The timeline reveals why standardization took years:
- 2019: Requirements.txt v2 discussions stall with no resolution
- 2021: PEP 665 proposes a wheel-only approach for security/speed, but is rejected over sdist compatibility concerns
- 2022: Post-PEP fallout highlights irreconcilable needs: build-backend locking vs. simplicity
- 2023: Cannon solo-develops a proof-of-concept resolver while Astral's uv enters the scene, shifting dynamics
- 2024: PEP 751 draft emerges, pivoting between set-based and graph-based designs amid heated debates
- 2025: Last-minute compromises save multi-platform support, leading to March acceptance

"I set a deadline of end-March to get things done, even if I had to drop features," Cannon admits. "My wife had grown tired of seeing me dejected after every setback."

Why pylock.toml Matters

The ratified specification delivers:
1. Multi-use locks: Single file works across platforms/install configurations
2. Source inclusivity: Supports sdists, wheels, and local source trees
3. Tool-agnostic design: Generated by one tool (e.g., PDM), installed by another (e.g., pip)
4. TOML structure: Machine-writable but human-readable

Adoption is already underway—PDM supports pylock.toml, with uv and pip following.

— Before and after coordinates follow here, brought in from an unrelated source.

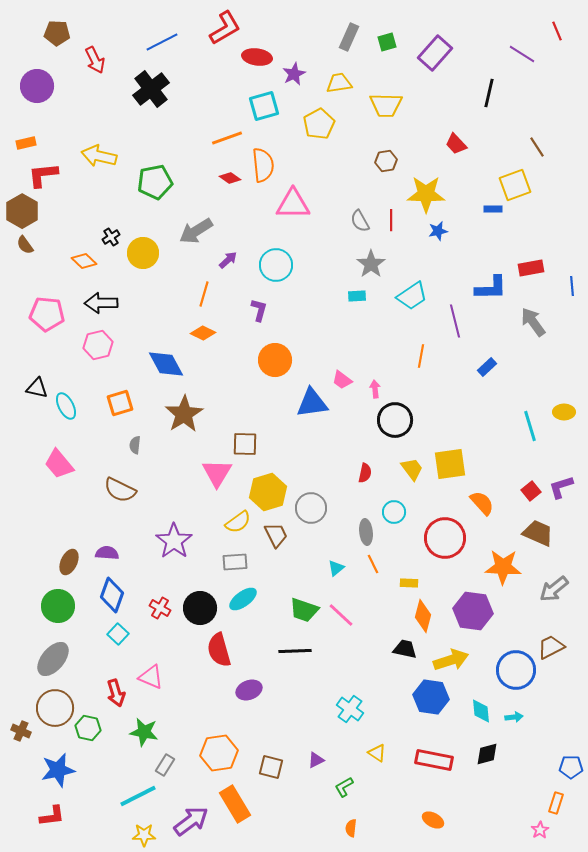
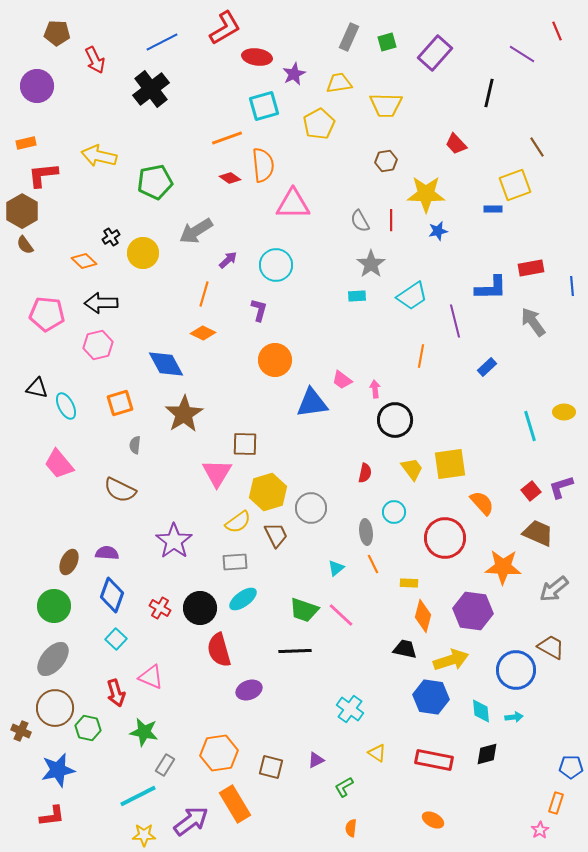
green circle at (58, 606): moved 4 px left
cyan square at (118, 634): moved 2 px left, 5 px down
brown trapezoid at (551, 647): rotated 56 degrees clockwise
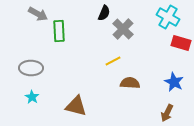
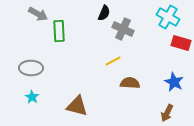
gray cross: rotated 20 degrees counterclockwise
brown triangle: moved 1 px right
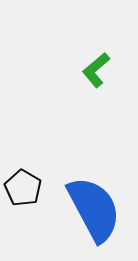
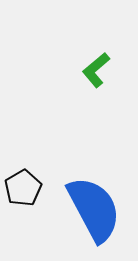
black pentagon: rotated 12 degrees clockwise
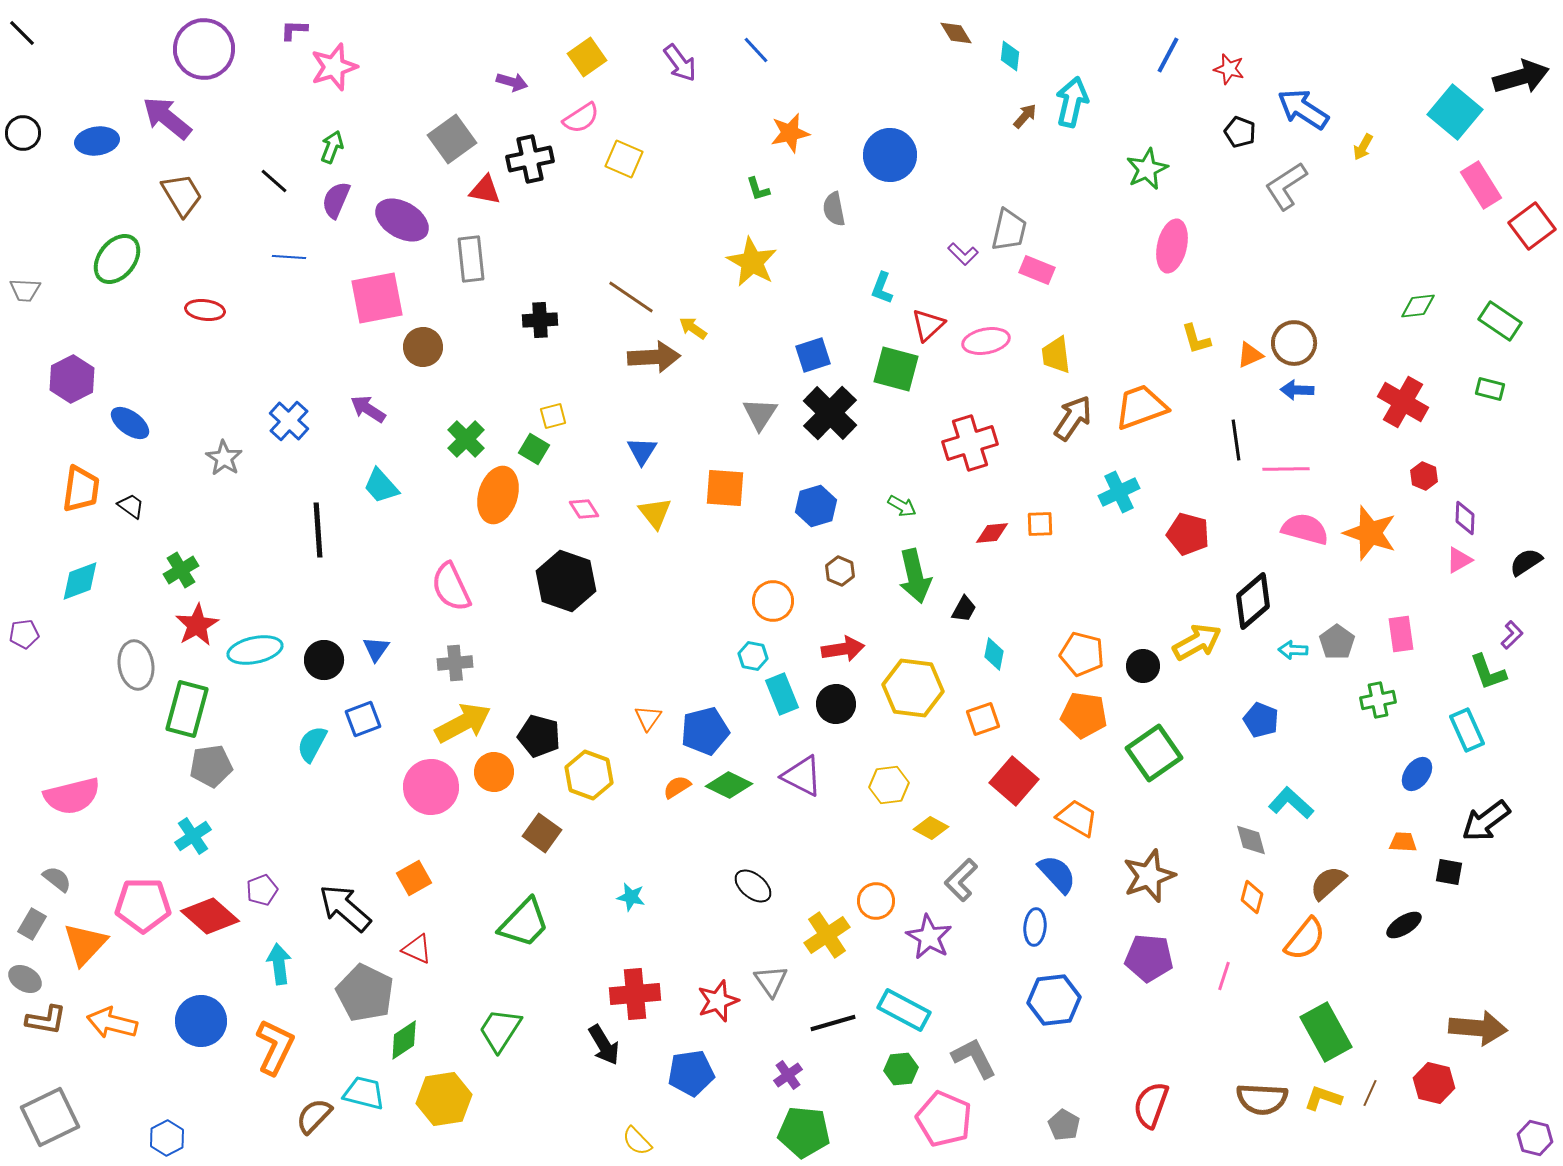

For developers, this means fewer "works on my machine" failures and truly reproducible environments.

As Cannon steps back from packaging work ("I have a toddler now"), his persistence leaves Python with a critical missing piece. The six-year struggle underscores a truth: in ecosystems as diverse as Python's, standardization isn't a technical challenge—it's a testament to community endurance.